■ JOB ITEM ■
Copy nothing from the entries below except the lines from the one containing "of the core" through the one containing "1 and 2 Thessalonians", and copy those exactly.

■ Page-level text extractions ■
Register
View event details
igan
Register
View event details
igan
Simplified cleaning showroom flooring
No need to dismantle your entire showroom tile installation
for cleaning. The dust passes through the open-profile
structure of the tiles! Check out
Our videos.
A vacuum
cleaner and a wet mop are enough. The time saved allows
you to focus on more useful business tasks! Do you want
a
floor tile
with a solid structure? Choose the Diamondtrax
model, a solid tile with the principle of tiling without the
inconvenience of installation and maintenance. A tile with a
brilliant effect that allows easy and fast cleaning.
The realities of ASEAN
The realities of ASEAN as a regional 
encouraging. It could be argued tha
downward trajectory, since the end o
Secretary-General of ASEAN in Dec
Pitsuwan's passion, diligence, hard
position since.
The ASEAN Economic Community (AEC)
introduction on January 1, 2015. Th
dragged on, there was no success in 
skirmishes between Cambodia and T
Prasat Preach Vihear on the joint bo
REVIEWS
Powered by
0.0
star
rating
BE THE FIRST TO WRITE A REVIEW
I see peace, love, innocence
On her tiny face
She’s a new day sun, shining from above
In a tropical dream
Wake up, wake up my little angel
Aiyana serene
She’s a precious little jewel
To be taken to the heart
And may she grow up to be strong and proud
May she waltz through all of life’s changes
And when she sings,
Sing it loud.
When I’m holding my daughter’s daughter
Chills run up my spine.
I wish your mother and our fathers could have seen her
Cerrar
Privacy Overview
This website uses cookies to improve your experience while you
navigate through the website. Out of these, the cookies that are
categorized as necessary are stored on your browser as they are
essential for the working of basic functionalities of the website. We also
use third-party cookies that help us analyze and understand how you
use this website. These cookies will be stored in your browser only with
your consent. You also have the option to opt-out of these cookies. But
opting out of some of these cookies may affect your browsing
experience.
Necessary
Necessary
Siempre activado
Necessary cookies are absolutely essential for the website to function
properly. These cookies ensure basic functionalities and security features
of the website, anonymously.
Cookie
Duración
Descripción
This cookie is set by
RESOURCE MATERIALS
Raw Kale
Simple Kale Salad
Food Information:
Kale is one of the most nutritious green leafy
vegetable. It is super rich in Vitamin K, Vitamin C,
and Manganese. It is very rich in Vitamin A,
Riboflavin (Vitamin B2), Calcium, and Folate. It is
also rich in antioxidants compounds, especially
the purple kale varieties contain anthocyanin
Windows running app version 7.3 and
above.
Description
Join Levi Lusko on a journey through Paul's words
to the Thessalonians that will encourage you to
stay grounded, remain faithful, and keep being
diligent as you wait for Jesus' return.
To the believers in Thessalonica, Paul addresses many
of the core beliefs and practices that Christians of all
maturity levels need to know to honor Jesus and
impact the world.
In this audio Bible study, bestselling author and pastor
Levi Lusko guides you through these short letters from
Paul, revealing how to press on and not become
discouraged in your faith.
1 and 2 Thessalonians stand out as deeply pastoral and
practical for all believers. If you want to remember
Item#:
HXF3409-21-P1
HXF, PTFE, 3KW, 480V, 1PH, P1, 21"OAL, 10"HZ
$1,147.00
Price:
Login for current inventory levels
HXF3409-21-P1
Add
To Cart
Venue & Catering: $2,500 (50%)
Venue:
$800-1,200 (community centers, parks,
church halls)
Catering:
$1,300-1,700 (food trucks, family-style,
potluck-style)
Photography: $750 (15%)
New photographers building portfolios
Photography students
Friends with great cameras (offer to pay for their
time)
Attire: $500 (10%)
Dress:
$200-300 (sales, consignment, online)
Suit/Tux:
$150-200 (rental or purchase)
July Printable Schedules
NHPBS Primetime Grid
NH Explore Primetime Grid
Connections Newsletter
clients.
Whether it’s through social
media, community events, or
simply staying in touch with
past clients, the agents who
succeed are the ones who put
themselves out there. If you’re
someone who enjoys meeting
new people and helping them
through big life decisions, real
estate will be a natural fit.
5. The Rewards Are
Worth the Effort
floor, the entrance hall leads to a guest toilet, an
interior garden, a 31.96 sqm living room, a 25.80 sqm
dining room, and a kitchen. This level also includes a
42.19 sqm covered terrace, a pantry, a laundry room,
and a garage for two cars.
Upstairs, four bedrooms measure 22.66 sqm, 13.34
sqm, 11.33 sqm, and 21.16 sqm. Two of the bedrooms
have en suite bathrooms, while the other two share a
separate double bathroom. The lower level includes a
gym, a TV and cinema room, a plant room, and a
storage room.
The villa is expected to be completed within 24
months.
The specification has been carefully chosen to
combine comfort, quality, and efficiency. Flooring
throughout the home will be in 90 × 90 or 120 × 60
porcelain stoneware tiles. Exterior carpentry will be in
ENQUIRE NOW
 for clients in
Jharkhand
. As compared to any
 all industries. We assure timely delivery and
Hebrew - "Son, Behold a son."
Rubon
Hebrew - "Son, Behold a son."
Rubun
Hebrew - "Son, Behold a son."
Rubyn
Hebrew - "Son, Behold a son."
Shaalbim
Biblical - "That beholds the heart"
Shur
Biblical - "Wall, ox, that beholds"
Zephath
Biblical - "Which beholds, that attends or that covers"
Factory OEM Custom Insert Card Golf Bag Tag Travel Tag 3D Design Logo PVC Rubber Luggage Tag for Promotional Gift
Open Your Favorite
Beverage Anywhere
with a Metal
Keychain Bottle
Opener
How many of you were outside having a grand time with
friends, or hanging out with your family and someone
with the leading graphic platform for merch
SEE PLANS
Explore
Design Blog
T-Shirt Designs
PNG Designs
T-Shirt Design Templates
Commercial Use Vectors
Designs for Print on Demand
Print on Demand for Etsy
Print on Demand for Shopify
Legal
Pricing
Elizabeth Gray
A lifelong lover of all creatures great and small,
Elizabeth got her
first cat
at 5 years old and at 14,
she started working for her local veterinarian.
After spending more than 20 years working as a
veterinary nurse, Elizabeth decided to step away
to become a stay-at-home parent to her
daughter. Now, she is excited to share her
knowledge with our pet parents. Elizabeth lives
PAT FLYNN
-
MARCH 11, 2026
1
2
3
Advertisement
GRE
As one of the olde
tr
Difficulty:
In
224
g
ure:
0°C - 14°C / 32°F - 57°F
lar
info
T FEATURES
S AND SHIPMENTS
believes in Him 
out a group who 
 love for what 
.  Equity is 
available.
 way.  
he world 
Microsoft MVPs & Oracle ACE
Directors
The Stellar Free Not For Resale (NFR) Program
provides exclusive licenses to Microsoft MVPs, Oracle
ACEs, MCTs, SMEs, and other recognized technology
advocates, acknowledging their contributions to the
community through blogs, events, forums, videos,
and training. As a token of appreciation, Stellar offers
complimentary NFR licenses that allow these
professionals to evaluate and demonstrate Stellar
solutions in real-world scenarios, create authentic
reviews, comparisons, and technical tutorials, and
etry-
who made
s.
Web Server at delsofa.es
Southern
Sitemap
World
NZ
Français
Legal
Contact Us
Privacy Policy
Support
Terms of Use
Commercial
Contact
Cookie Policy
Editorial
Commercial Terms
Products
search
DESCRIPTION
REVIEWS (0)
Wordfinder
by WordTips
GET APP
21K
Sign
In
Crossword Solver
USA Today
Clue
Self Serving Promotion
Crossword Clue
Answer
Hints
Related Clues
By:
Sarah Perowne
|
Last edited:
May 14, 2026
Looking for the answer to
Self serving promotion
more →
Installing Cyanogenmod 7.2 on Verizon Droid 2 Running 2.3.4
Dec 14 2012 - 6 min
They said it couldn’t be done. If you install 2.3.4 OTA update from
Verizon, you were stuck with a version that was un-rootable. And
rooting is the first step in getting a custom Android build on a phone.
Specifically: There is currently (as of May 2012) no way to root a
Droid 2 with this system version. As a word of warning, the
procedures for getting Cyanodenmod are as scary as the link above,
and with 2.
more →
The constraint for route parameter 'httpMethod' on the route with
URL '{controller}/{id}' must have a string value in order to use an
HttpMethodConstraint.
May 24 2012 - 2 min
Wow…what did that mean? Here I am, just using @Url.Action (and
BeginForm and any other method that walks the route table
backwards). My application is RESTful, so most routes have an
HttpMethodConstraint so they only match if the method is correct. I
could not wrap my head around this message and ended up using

■ SOLUTION BELOW ■
of the core beliefs and practices that Christians of all
maturity levels need to know to honor Jesus and
impact the world.
In this audio Bible study, bestselling author and pastor
Levi Lusko guides you through these short letters from
Paul, revealing how to press on and not become
discouraged in your faith.
1 and 2 Thessalonians stand out as deeply pastoral and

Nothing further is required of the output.